I stood timidly in the oval doorway, twisting my karakul cap round and round in my hands. The master of the battered Blixo was not his usual self. No affable invitation to have a seat, no slightly fawning demeanor.

"It's been an awful trip!" he snarled. "A (bleeping) fairy running around flirting with my crew, a crazy, gibbering idiot of a doctor trying to convince the mates the ship would run better if he gave them flippers instead of hands, and the most beautiful woman I ever seen in my whole life locked up in her cabin and not even giving me an ankle glimpse. And then I arrive here and just before I slide in through the mountaintop the whole control panel tries to tell me I'm about to have a collision with a spaceship!"

I cringed. I knew why that was. The hypnohelmet breaker switch in my head!

"Then I get safely into the hangar," he ranted on, "after braving Gods know what perils and where are you? No Scotch. No 'Hello, Bolz,' and that ain't all! Three months ago when I was up in Istanbul, I meet this rich widow. And she says that she'll just die if I don't come back and, (bleep) it, Gris, here I am hanging around this stinking hangar for a day and a half and nobody can even find you!"

"Why did you have to see me?" I ventured timidly. And, indeed, it was true. He didn't have to clear in through me.

"First things first," he said. "Sit down in that chair! We can get this over with in time for me to be on that morning plane if we get moving."

I sat down in a gingerly way, my hand not far from my stungun butt. These spacers are peculiar people. They can get out of hand. Not only that, you have to be crazy to become a spacer in the first place. Just because some rich widow was waiting for him, he had no call to be so upset. Or did he?
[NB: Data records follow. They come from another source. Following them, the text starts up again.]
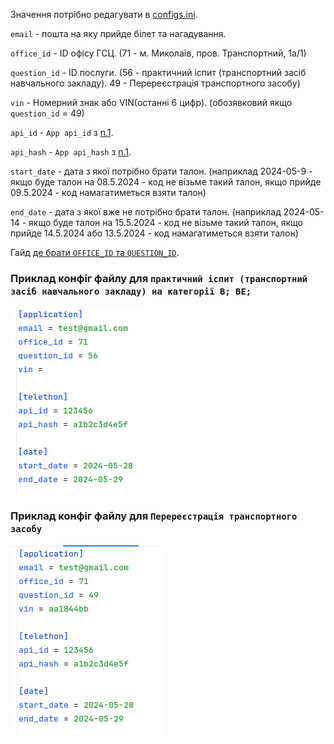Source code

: Значення потрібно редагувати в [configs.ini](/hsc_gov_subscriber/config.ini).

`email` - пошта на яку прийде білет та нагадування.

`office_id` - ID офісу ГСЦ. (71 - м. Миколаїв, пров. Транспортний, 1а/1)

`question_id` - ID послуги. (56 - практичний іспит (транспортний засіб навчального закладу). 49 - Перереєстрація транспортного засобу)

`vin` - Номерний знак або VIN(останні 6 цифр). (обозявковий якщо `question_id` = 49)

`api_id` - `App api_id` з [п.1](/content/configs/configuring.md).

`api_hash` - `App api_hash` з [п.1](/content/configs/configuring.md).

`start_date` - дата з якої потрібно брати талон. (наприклад 2024-05-9 - якщо буде талон на 08.5.2024 - код не візьме
такий талон, якщо прийде 09.5.2024 - код намагатиметься взяти талон)

`end_date` - дата з якої вже не потрібно брати талон. (наприклад 2024-05-14 - якщо буде талон на 15.5.2024 - код не
візьме такий талон, якщо прийде 14.5.2024 або 13.5.2024 - код намагатиметься взяти талон)

Гайд [де брати `OFFICE_ID` та `QUESTION_ID`](/content/configs/browser_requests/pract_ispt_id.md).

### Приклад конфіг файлу для `практичний іспит (транспортний засіб навчального закладу) на категорії B; BE;`

![alt text](/content/configs/photo_2024-05-18_18-08-43.jpg)

### Приклад конфіг файлу для `Перереєстрація транспортного засобу`

![alt text](/content/configs/photo_2024-05-18_18-10-41.jpg)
He plopped a thick mass of paper down in front of me. Blank Voltar Apparatus gate passes. An unusual number.

"Stamp those and we can talk further," he threat­ened.
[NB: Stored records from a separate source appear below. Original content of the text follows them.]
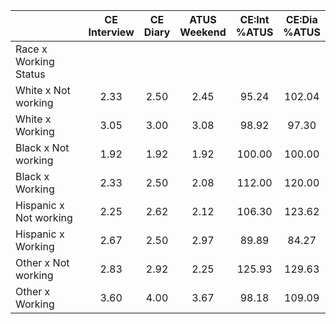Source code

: 
|                      | CE<br>Interview |  CE<br>Diary | ATUS<br>Weekend | CE:Int<br>%ATUS | CE:Dia<br>%ATUS |
| -------------------- | :----------: | :----------: | :----------: | :----------: | :----------: |
| Race x Working Status |              |              |              |              |              |
| White x Not working  |         2.33 |         2.50 |         2.45 |        95.24 |       102.04 |
| White x Working      |         3.05 |         3.00 |         3.08 |        98.92 |        97.30 |
| Black x Not working  |         1.92 |         1.92 |         1.92 |       100.00 |       100.00 |
| Black x Working      |         2.33 |         2.50 |         2.08 |       112.00 |       120.00 |
| Hispanic x Not working |         2.25 |         2.62 |         2.12 |       106.30 |       123.62 |
| Hispanic x Working   |         2.67 |         2.50 |         2.97 |        89.89 |        84.27 |
| Other x Not working  |         2.83 |         2.92 |         2.25 |       125.93 |       129.63 |
| Other x Working      |         3.60 |         4.00 |         3.67 |        98.18 |       109.09 |

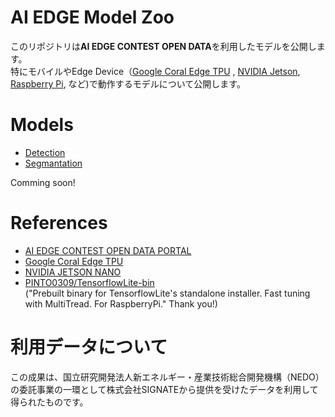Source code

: # AI EDGE Model Zoo
このリポジトリは**AI EDGE CONTEST OPEN DATA**を利用したモデルを公開します。<br>特にモバイルやEdge Device（[Google Coral Edge TPU](https://coral.ai/) , [NVIDIA Jetson](https://www.nvidia.com/ja-jp/autonomous-machines/embedded-systems/), [Raspberry Pi](https://www.raspberrypi.org/), など)で動作するモデルについて公開します。

# Models
- [Detection](detection)
- [Segmantation](segmantation)

Comming soon!

# References
- [AI EDGE CONTEST OPEN DATA PORTAL](https://signate.jp/dlp/ai-edge-contest-data)
- [Google Coral Edge TPU](https://coral.ai/)
- [NVIDIA JETSON NANO](https://www.nvidia.com/ja-jp/autonomous-machines/embedded-systems/jetson-nano/)
- [PINTO0309/TensorflowLite-bin](https://github.com/PINTO0309/TensorflowLite-bin)<br>("Prebuilt binary for TensorflowLite's standalone installer. Fast tuning with MultiTread. For RaspberryPi." Thank you!)

# 利用データについて

この成果は、国立研究開発法人新エネルギー・産業技術総合開発機構（NEDO）の委託事業の一環として株式会社SIGNATEから提供を受けたデータを利用して得られたものです。
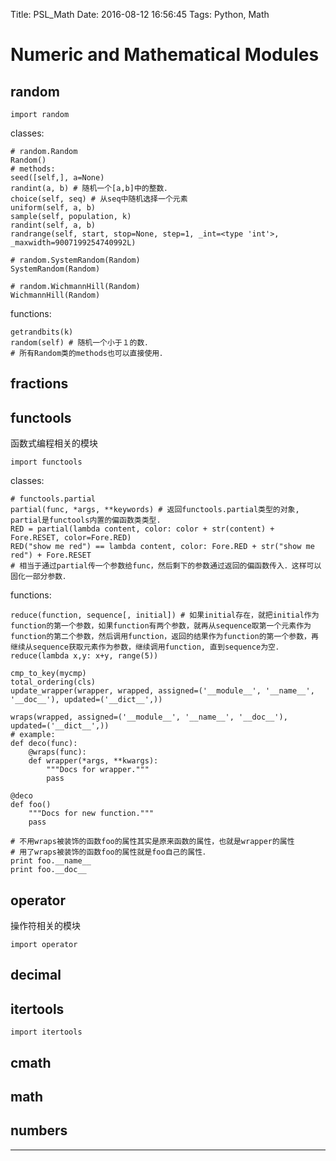 Title: PSL_Math
Date: 2016-08-12 16:56:45
Tags: Python, Math



# Numeric and Mathematical Modules

## random

    import random

classes:

    # random.Random
    Random()
    # methods:
    seed([self,], a=None)
    randint(a, b) # 随机一个[a,b]中的整数．
    choice(self, seq) # 从seq中随机选择一个元素
    uniform(self, a, b)
    sample(self, population, k)
    randint(self, a, b)
    randrange(self, start, stop=None, step=1, _int=<type 'int'>, _maxwidth=9007199254740992L)

    # random.SystemRandom(Random)
    SystemRandom(Random)

    # random.WichmannHill(Random)
    WichmannHill(Random)

functions:

    getrandbits(k)
    random(self) # 随机一个小于１的数．
    # 所有Random类的methods也可以直接使用．

## fractions

## functools

函数式编程相关的模块

    import functools

classes:

    # functools.partial
    partial(func, *args, **keywords) # 返回functools.partial类型的对象, partial是functools内置的偏函数类类型.
    RED = partial(lambda content, color: color + str(content) + Fore.RESET, color=Fore.RED)
    RED("show me red") == lambda content, color: Fore.RED + str("show me red") + Fore.RESET
    # 相当于通过partial传一个参数给func，然后剩下的参数通过返回的偏函数传入．这样可以固化一部分参数．

functions:

    reduce(function, sequence[, initial]) # 如果initial存在，就把initial作为function的第一个参数，如果function有两个参数，就再从sequence取第一个元素作为function的第二个参数，然后调用function，返回的结果作为function的第一个参数，再继续从sequence获取元素作为参数，继续调用function, 直到sequence为空．
    reduce(lambda x,y: x+y, range(5))

    cmp_to_key(mycmp)
    total_ordering(cls)
    update_wrapper(wrapper, wrapped, assigned=('__module__', '__name__', '__doc__'), updated=('__dict__',))

    wraps(wrapped, assigned=('__module__', '__name__', '__doc__'), updated=('__dict__',))
    # example:
    def deco(func):
        @wraps(func):
        def wrapper(*args, **kwargs):
            """Docs for wrapper."""
            pass

    @deco
    def foo()
        """Docs for new function."""
        pass

    # 不用wraps被装饰的函数foo的属性其实是原来函数的属性，也就是wrapper的属性
    # 用了wraps被装饰的函数foo的属性就是foo自己的属性．
    print foo.__name__
    print foo.__doc__

## operator

操作符相关的模块

    import operator

## decimal

## itertools

    import itertools

## cmath

## math

## numbers

***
"Aren't these an awful lot?" I said. After all, one should have some care in authorizing official documents.

"It's none of your business, except the rich widow also owns a counterfeit Scotch distillery and Scotch is getting to be all the rage on Voltar-knocks them kicking! And I'm not offering you a piece of it-either the widow or the Scotch business-and I need so many cargo-gate passes because you might not be around very long."

Ominous. Distinctly ominous. I knew now that he had something up his sleeve. "You better tell me more," I said.
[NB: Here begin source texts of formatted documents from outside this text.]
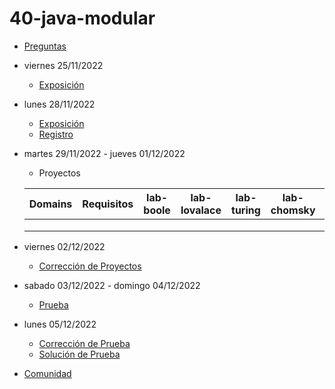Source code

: # 40-java-modular

- [Preguntas](https://escuela.it/cursos/curso-recurrencia-desarrollo-software/clase/patron)
- viernes 25/11/2022
  - [Exposición](https://escuela.it/cursos/curso-recurrencia-desarrollo-software/clase/patron)
- lunes 28/11/2022
  - [Exposición](https://escuela.it/cursos/curso-recurrencia-desarrollo-software/clase/patron)
  - [Registro](https://forms.gle/pA2QvsW32P4KtTD77)
- martes 29/11/2022 - jueves 01/12/2022
  - Proyectos
  
  |Domains|Requisitos|lab-boole|lab-lovalace|lab-turing|lab-chomsky|lab-bernersLee|
  |-------|----------|---------|------------|----------|-----------|--------------|
  |       |          |         |            |          |           |              |
  |       |          |         |            |          |           |              |
  |       |          |         |            |          |           |              |
- viernes 02/12/2022
  - [Corrección de Proyectos](https://escuela.it/cursos/curso-recurrencia-desarrollo-software/clase/patron)
- sabado 03/12/2022 - domingo 04/12/2022
  - [Prueba](https://forms.gle/hB9UJoN2PYiexctH8)
- lunes 05/12/2022
  - [Corrección de Prueba](https://escuela.it/cursos/curso-recurrencia-desarrollo-software/clase/patron)
  - [Solución de Prueba](https://docs.google.com/spreadsheets/d/1Uwtqa5VdD5wK2X7eLgkS6_th16aPnsW8pa5Ft2TyLPo/edit#gid=0)
- [Comunidad](https://app.slack.com/client/T02S3KYD464/C02U96Z50KT)
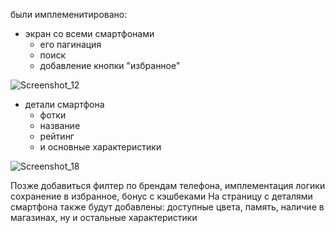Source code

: были имплеменитировано:
  - экран со всеми смартфонами
    - его пагинация
    - поиск
    - добавление кнопки "избранное"
   
  ![Screenshot_12](https://github.com/Ayauchik/mechta/assets/113770556/3d53c3e5-d8cd-4b58-adfc-94feff4b3edc)

  - детали смартфона
    - фотки
    - название
    - рейтинг
    - и основные характеристики
      
   ![Screenshot_18](https://github.com/Ayauchik/mechta/assets/113770556/5b49394d-9737-48b5-a309-b144af0073f6)


Позже добавиться филтер по брендам телефона, имплементация логики сохранение в избранное, бонус с кэшбеками
На страницу с деталями смартфона также будут добавлены: доступные цвета, память, наличие в магазинах, ну и остальные характеристики
  
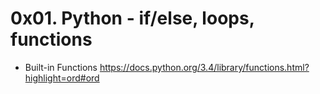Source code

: # 0x01. Python - if/else, loops, functions
- Built-in Functions https://docs.python.org/3.4/library/functions.html?highlight=ord#ord
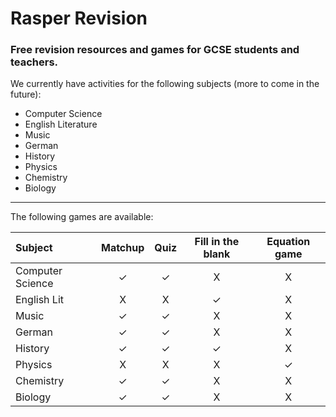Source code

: # Rasper Revision
### Free revision resources and games for GCSE students and teachers.

We currently have activities for the following subjects (more to come in the future):
- Computer Science
- English Literature
- Music 
- German
- History
- Physics
- Chemistry
- Biology

---

The following games are available:

| Subject | Matchup | Quiz | Fill in the blank | Equation game |
| :---        |    :----:   |    :----:   |    :----:   |    :----:   |
| Computer Science | ✓ | ✓ | X | X |
| English Lit | X | X | ✓ | X |
| Music | ✓ | ✓ | X | X |
| German | ✓ | ✓ | X | X |
| History| ✓ | ✓ | ✓ | X |
| Physics | X | X | X | ✓ |
| Chemistry | ✓ | ✓ | X | X |
| Biology | ✓ | ✓ | X | X |
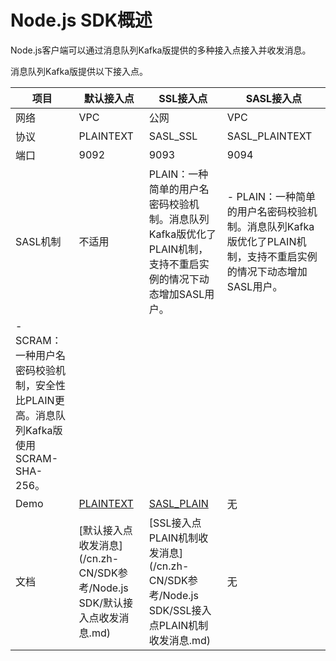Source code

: # Node.js SDK概述

Node.js客户端可以通过消息队列Kafka版提供的多种接入点接入并收发消息。

消息队列Kafka版提供以下接入点。

|项目|默认接入点|SSL接入点|SASL接入点|
|--|-----|------|-------|
|网络|VPC|公网|VPC|
|协议|PLAINTEXT|SASL\_SSL|SASL\_PLAINTEXT|
|端口|9092|9093|9094|
|SASL机制|不适用|PLAIN：一种简单的用户名密码校验机制。消息队列Kafka版优化了PLAIN机制，支持不重启实例的情况下动态增加SASL用户。|-   PLAIN：一种简单的用户名密码校验机制。消息队列Kafka版优化了PLAIN机制，支持不重启实例的情况下动态增加SASL用户。
-   SCRAM：一种用户名密码校验机制，安全性比PLAIN更高。消息队列Kafka版使用SCRAM-SHA-256。 |
|Demo|[PLAINTEXT](https://code.aliyun.com/alikafka/aliware-kafka-demos/tree/master/kafka-nodejs-demo/vpc)|[SASL\_PLAIN](https://code.aliyun.com/alikafka/aliware-kafka-demos/tree/master/kafka-nodejs-demo/vpc-ssl)|无|
|文档|[默认接入点收发消息](/cn.zh-CN/SDK参考/Node.js SDK/默认接入点收发消息.md)|[SSL接入点PLAIN机制收发消息](/cn.zh-CN/SDK参考/Node.js SDK/SSL接入点PLAIN机制收发消息.md)|无|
"I'll (bleep) well tell you more when you stamp those (bleeped) passes," said Bolz. "And don't date them.

Blank that part of your stamp. I can forge that much of it with my own."

Fate was having its way with me. I knew he wouldn't tell me until I stamped. I was already too beaten down to argue further. I got out my identoplate, blanked the date and began to stamp.

I stamped and stamped and stamped.

Captain Bolz got himself some hot jolt. He didn't offer me any. Then he finalized his packing of a trip bag and began to dress in Western clothes.

I stamped on and on. He could land a dozen spaceship freighter loads of Scotch, a case at a time, with all this.